In the course of the renovation of the buildings in the Veszprém Castle Quarter, frescoes dating back to the 19th century and the works of the elder and younger Franz Xaver Bucher were discovered. One of the paintings depicts the Evangelist Luke, while the other portrays an Austrian soldier, as stated in the Monday announcement issued by the company carrying out the investment.
According to the announcement, during the restoration of the castle, the painting of Evangelist Luke was found in the St Emeric Church, while the figure of the Austrian soldier was discovered in the Tejfalusy House, which previously functioned as a canonry.
In the St Emeric Church, the discovered painting portrays a man working on a painting in front of him, holding a brush in his hand. During the preparation of the monument restoration works, the outline of the figure scratched into the moist, soft plaster layer becomes clearly visible, although only the head of the emerging figure can be seen through the opened research window. ‘Historical tradition holds that the Evangelist Luke was a painter, he painted the first portraits of the Virgin Mary, and the painting of Mary in the Roman Santa Maria Maggiore Basilica is also attributed to him. Based on all this, it seems very likely that the fresco unearthed in the St Emeric Church depicts Luke,’ the press statement quoted Veronika Nagy, curator of the Work in Progress programme.
The fresco is the work of the younger Franz Xaver Bucher, a painter of South German origin who was born in Hungary.
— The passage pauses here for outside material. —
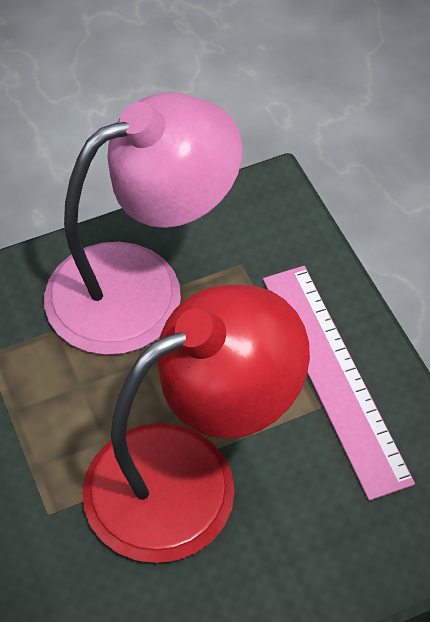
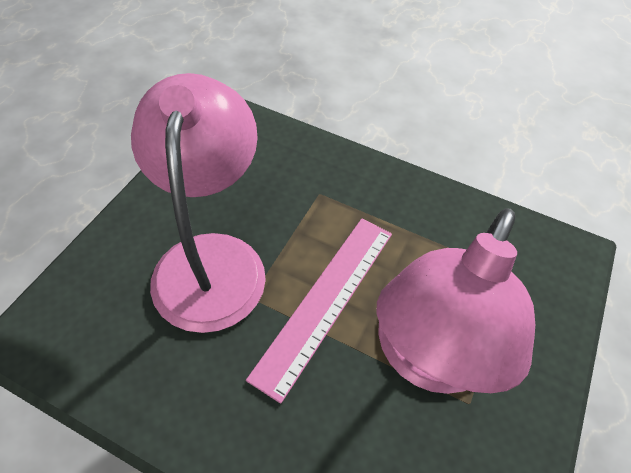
pink lamp: 1 -> 2
red lamp: 1 -> 0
Although the murals in the St Eemeric Church were completed by 1840, Bucher’s works reflect much more the characteristics of an earlier period, the baroque style, which was highly influential in church painting. However, the colours and some details of the fresco also evoke the more refined world of classicism. In 1901, a new layer of paint was applied over Bucher’s work, attributed to Antal Szirmai, and restoration work is currently underway by restorers. The upper layer covering the Evangelist Luke has been removed, and this detail will be transferred to the museum. The other artwork is the creation of the elder Franz Xaver Bucher, also of South German origin, who later settled in Transdanubia and played a significant role in Hungarian church painting. During the restoration works, the figure of a soldier guarding the nightly peace of the canon in the mysterious, dark staircase of the Tejfalusy House emerged.
The Tejfalusy House served as the accommodation for canons belonging to the Veszprém chapter. On the ground floor of the former canonry, there was a kitchen with an open fireplace, a cellar entrance, and chambers for storing wines and crops, as well as accommodation for the staff. The canon lived on the upper floor, where unauthorized persons were forbidden to go. The night peace of the superior could have been guarded by the lifelike Austrian imperial soldier standing in the staircase, the announcement states. According to the announcement, last year, restoration or internal works were carried out in 13 of the 18 buildings involved in the Veszprém Castle Quarter investment.
Similar to last year, there will be an opportunity to visit the ongoing renovation at events of the Work in Progress programme. According to the plans, visitors will be welcome in the Veszprém Castle Quarter every weekend from February between 10am and 6pm, and from March, from Tuesday to Friday between 5pm and 7pm, concludes the announcement.